[REQUIRED ACTION 1] According to the setup instructions, how many RULER tasks does a run with all tasks go through?
[REQUIRED ACTION 2] From the setup instructions, list every flag passed to entrypoint.py in the NVCF example command.
[REQUIRED ACTION 3] Rewrite everything in the setup instructions from "Set model url" down to "not hf) e.g.", with "model name" changed to "model identifier".

[TEXT SEGMENT]
Competitive annalysis instructions

Docker:

docker build -f docker/Dockerfile_oai -t ruler .

This may be probably baked into container:

cd data/synthetic/json/
python download_paulgraham_essay.py
bash download_qa_dataset.sh
cd /workspace

For nvcf usage:

export API_KEY=...

If accessing to the gated repo you need to pass HF_TOKEN

export HF_TOKEN=...

Set model url (this url will be directly used in requests) e.g.,

URL=https://integrate.api.nvidia.com/v1/chat/completions

Set model name (this name will be send as model in request body) e.g.,

MODEL="meta/llama-3.2-3b-instruct"

Set tokenizer (this will be used for tokens estimation in data generation) and optionally tokenizer type (--tokenizer_type) (if not hf) e.g.

TOKENIZER="meta-llama/Llama-3.2-3B-Instruct"

Example with NVCF

 python entrypoint.py --url $URL --tasks "niah_single_1,niah_single_2" --result_dir "nvcf-test" --model $MODEL --mode "chat" --tokenizer_path $TOKENIZER

Run all tasks (already completed tasks will be skipped as long as they are present in the result directoryand the model and max_seq_length will not change).

 python entrypoint.py --url $URL --tasks "all" --result_dir "nvcf-test" --model $MODEL --mode "chat" --tokenizer_path $TOKENIZER

This will go through 13 RULER tasks and create a summary.csv file. The average of these 13 tasks, with num_samples = 500, is what we typically report for the given max_seq_length.

[INFORMATION SUPPLIED]
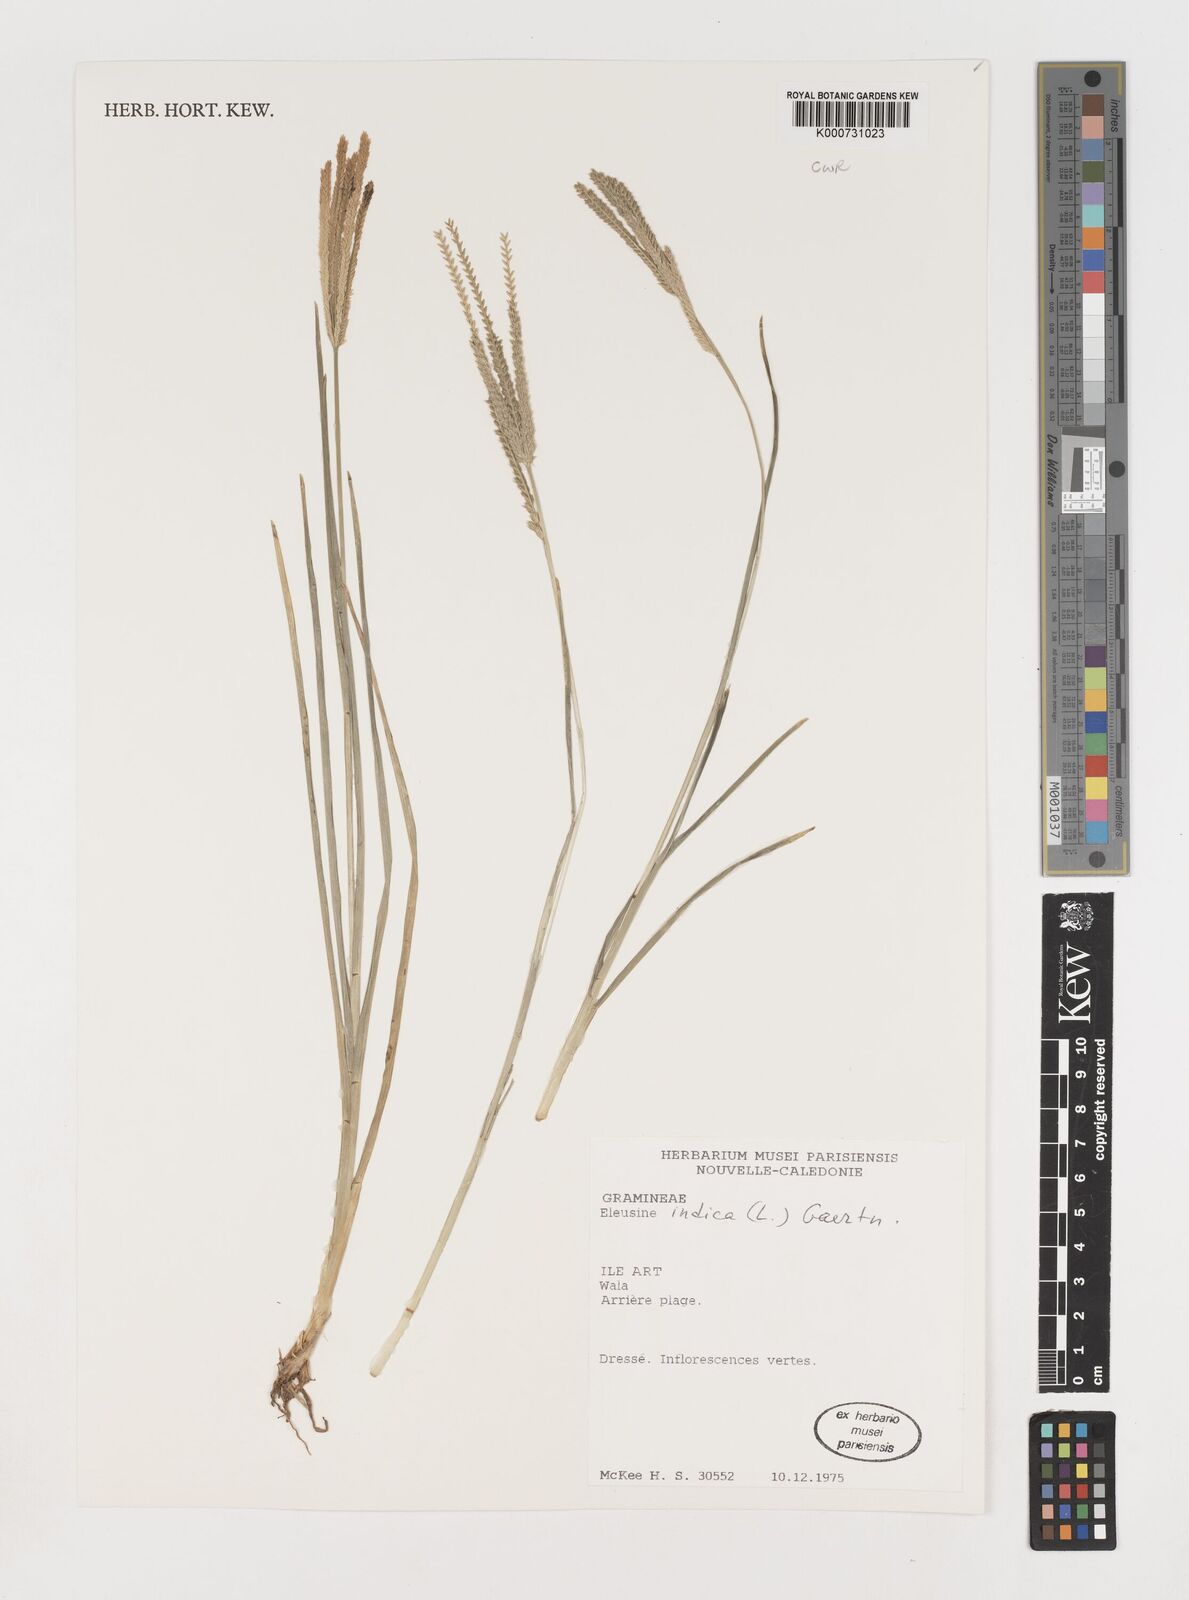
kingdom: Plantae
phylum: Tracheophyta
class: Liliopsida
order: Poales
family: Poaceae
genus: Eleusine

[TASK SOLUTION 1] 13

[TASK SOLUTION 2] --url, --tasks, --result_dir, --model, --mode, --tokenizer_path

[TASK SOLUTION 3]
Set model url (this url will be directly used in requests) e.g.,

URL=https://integrate.api.nvidia.com/v1/chat/completions

Set model identifier (this name will be send as model in request body) e.g.,

MODEL="meta/llama-3.2-3b-instruct"

Set tokenizer (this will be used for tokens estimation in data generation) and optionally tokenizer type (--tokenizer_type) (if not hf) e.g.